Konkrete Lösungsvorschläge für die aktuellen Probleme hatte der Papst nicht. Vielmehr öffnete er mit seiner Anregung, dass die Kirche auf ihre staatlichen Privilegien verzichten soll, noch ein weiteres Diskussionsfeld. Zudem war in seinen Reden eine gewisse Kritik am Dialogprozess durchzuhören, den Zollitsch ins Leben gerufen hat.

Die Feststellung des Papstes, dass sich die Kirche ihren eigentlichen Aufgaben besser zuwenden könnte, wenn sie sich von ihren staatlichen Privilegien trenne, wertete Zollitsch nur als Signal zum Innehalten. Dem Papst gehe es nicht um die Abschaffung der Kirchensteuer oder des Religionsunterrichts. Er habe vielmehr sagen wollen, dass sich die Kirche nicht zu sehr um ihre finanzielle Absicherung kümmern solle, sondern mehr um ihren inneren Geist.

Der Tübinger Theologe Hans Küng zeigte sich vom Papstbesuchs in Deutschland bitter enttäuscht. In einem Gastbeitrag für die 'Freie Presse' schrieb Küng, das Motto des Besuches habe zwar geheißen: "Wo Gott ist, da ist Zukunft". Doch richtig sei: "Wo dieser Papst ist, da ist Vergangenheit." Ein ähnliches Fazit zog auch Baden-Württembergs Ministerpräsident Winfried Kretschmann (Grüne): "Ich glaube, dass die ganze Organisation des Vatikans einfach nicht ins 21. Jahrhunderts passt", sagte Kretschmann der Zeitung 'Die Welt'.

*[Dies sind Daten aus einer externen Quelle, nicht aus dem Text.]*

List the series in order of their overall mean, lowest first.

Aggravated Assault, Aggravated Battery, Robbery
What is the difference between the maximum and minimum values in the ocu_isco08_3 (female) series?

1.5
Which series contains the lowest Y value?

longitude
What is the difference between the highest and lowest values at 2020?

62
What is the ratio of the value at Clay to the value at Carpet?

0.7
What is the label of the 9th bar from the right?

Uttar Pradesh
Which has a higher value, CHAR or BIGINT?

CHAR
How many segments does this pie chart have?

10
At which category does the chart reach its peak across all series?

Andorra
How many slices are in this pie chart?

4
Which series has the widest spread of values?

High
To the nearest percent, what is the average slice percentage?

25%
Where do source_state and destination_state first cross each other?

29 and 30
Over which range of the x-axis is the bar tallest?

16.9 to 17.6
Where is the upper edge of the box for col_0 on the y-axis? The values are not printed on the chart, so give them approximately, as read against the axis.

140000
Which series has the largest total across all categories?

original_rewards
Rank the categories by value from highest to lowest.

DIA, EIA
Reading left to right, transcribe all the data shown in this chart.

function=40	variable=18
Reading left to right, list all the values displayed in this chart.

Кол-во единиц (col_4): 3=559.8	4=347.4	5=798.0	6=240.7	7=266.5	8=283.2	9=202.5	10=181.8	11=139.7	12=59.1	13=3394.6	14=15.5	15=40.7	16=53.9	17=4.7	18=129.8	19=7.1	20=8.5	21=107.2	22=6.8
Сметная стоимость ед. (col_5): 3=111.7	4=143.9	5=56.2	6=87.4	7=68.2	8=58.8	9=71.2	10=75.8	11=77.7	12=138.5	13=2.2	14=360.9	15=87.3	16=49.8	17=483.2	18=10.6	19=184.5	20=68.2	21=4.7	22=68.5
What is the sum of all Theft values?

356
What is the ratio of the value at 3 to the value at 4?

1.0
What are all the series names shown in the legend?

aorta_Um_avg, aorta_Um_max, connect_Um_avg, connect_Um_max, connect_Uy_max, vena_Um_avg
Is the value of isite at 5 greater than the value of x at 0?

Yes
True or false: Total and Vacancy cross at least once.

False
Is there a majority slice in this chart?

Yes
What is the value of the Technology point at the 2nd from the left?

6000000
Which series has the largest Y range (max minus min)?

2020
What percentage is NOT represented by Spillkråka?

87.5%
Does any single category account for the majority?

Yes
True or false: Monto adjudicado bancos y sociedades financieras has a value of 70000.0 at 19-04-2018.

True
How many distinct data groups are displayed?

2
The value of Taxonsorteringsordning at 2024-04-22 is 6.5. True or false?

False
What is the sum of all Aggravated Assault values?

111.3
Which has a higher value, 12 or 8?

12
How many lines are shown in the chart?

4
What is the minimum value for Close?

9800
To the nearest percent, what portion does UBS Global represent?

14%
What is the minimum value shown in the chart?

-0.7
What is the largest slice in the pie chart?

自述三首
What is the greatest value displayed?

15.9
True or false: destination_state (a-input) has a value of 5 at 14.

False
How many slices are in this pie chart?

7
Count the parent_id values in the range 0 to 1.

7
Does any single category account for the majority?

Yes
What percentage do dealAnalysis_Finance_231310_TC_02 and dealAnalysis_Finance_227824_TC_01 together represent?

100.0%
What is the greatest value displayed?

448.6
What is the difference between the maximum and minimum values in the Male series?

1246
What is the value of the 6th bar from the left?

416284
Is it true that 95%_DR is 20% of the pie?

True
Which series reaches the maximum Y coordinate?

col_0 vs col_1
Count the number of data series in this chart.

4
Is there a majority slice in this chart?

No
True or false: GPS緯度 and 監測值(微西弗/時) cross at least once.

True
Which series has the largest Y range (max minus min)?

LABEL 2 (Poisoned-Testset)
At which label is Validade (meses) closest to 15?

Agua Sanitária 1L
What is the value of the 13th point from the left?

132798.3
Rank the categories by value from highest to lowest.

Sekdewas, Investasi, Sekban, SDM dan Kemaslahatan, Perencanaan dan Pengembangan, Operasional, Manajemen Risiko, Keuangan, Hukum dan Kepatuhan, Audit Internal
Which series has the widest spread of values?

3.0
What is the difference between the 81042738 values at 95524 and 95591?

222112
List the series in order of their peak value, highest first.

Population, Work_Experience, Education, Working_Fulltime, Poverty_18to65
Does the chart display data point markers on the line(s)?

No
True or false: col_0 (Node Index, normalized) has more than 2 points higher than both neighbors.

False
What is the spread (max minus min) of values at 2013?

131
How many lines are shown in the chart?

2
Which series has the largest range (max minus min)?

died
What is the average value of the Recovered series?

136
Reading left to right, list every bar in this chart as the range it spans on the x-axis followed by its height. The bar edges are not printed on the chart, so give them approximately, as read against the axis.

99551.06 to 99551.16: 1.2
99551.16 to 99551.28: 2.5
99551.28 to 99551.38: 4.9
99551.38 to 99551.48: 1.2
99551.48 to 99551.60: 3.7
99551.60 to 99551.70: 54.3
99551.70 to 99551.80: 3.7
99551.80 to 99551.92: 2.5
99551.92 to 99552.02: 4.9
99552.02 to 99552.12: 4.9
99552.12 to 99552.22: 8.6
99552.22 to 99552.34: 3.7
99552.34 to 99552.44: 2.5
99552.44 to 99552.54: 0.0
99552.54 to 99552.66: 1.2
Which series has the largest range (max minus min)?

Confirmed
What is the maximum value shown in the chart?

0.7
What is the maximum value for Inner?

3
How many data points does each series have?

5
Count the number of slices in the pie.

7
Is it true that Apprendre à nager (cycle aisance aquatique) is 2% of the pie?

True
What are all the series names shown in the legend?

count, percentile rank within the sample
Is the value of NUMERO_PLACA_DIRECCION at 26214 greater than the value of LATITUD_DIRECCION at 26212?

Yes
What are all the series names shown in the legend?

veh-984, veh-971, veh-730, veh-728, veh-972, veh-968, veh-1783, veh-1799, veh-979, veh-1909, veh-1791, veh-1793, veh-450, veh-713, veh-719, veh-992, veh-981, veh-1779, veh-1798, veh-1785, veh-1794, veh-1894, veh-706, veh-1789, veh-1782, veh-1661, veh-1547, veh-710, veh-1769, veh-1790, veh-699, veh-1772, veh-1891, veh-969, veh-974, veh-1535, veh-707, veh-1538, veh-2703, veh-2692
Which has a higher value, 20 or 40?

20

Pontifex fordert radikale Neuausrichtung

Zum Abschluss seines Deutschlandbesuches hatte der Pontifex in Freiburg eine radikale Neuausrichtung der katholischen Kirche gefordert. Er stellte die Zusammenarbeit mit dem Staat infrage. Die Kirche dürfe sich nicht der Gegenwart anpassen, sondern müsse mehr auf Distanz zur Gesellschaft gehen.

In anderen Reden und Predigten verlangte der 84-Jährige am Wochenende von den Gläubigen Treue zu Rom. An die Jugend appellierte der Papst, "glühende Heilige" zu werden.

Es war der dritte Besuch des deutschen Papstes in seiner Heimat und der erste Staatsbesuch in Deutschland. Am Sonntagabend flog er nach Rom zurück. Vatikan-Sprecher Federico Lombardi zog eine positive Bilanz der Reise: "Dem Papst geht es außerordentlich gut. Wir sind etwas erstaunt, wie gut er diese Reise überstanden hat." Als spektakulär und historisch wurden Benedikts Auftritte im Bundestag in Berlin und beim Ökumene-Gipfel in Erfurt gewertet. Allerdings hatten sich viele deutlichere Signale für eine Annäherung zwischen katholischer und evangelischer Kirche gewünscht.